DATA PROVIDED Block Start
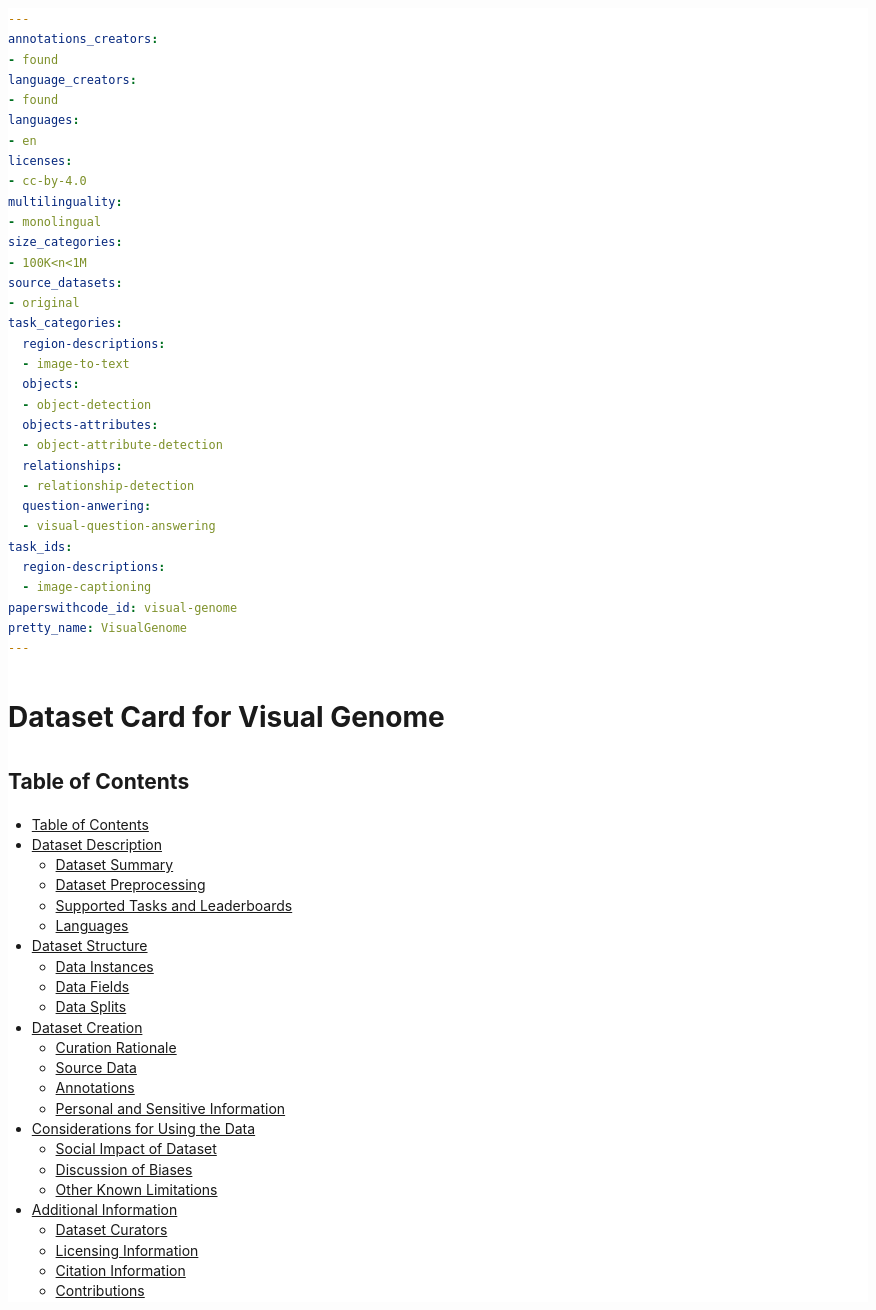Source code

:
 ```yaml
---
annotations_creators:
- found
language_creators:
- found
languages:
- en
licenses:
- cc-by-4.0
multilinguality:
- monolingual
size_categories:
- 100K<n<1M
source_datasets:
- original
task_categories:
  region-descriptions:
  - image-to-text
  objects:
  - object-detection
  objects-attributes:
  - object-attribute-detection
  relationships:
  - relationship-detection
  question-anwering:
  - visual-question-answering
task_ids:
  region-descriptions:
  - image-captioning
paperswithcode_id: visual-genome
pretty_name: VisualGenome
---
```


# Dataset Card for Visual Genome

## Table of Contents
- [Table of Contents](#table-of-contents)
- [Dataset Description](#dataset-description)
  - [Dataset Summary](#dataset-summary)
  - [Dataset Preprocessing](#dataset-preprocessing)
  - [Supported Tasks and Leaderboards](#supported-tasks-and-leaderboards)
  - [Languages](#languages)
- [Dataset Structure](#dataset-structure)
  - [Data Instances](#data-instances)
  - [Data Fields](#data-fields)
  - [Data Splits](#data-splits)
- [Dataset Creation](#dataset-creation)
  - [Curation Rationale](#curation-rationale)
  - [Source Data](#source-data)
  - [Annotations](#annotations)
  - [Personal and Sensitive Information](#personal-and-sensitive-information)
- [Considerations for Using the Data](#considerations-for-using-the-data)
  - [Social Impact of Dataset](#social-impact-of-dataset)
  - [Discussion of Biases](#discussion-of-biases)
  - [Other Known Limitations](#other-known-limitations)
- [Additional Information](#additional-information)
  - [Dataset Curators](#dataset-curators)
  - [Licensing Information](#licensing-information)
  - [Citation Information](#citation-information)
  - [Contributions](#contributions)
DATA PROVIDED Block End
EXERCISE REQUIREMENTS:
Above are the records; from them, give again exactly the lines from the one containing "- [Curation Rationale](#curation-rationale)" to the one containing "- [Citation Information](#citation-information)", both lines included, and nothing more.

RESPONSE BOX:
  - [Curation Rationale](#curation-rationale)
  - [Source Data](#source-data)
  - [Annotations](#annotations)
  - [Personal and Sensitive Information](#personal-and-sensitive-information)
- [Considerations for Using the Data](#considerations-for-using-the-data)
  - [Social Impact of Dataset](#social-impact-of-dataset)
  - [Discussion of Biases](#discussion-of-biases)
  - [Other Known Limitations](#other-known-limitations)
- [Additional Information](#additional-information)
  - [Dataset Curators](#dataset-curators)
  - [Licensing Information](#licensing-information)
  - [Citation Information](#citation-information)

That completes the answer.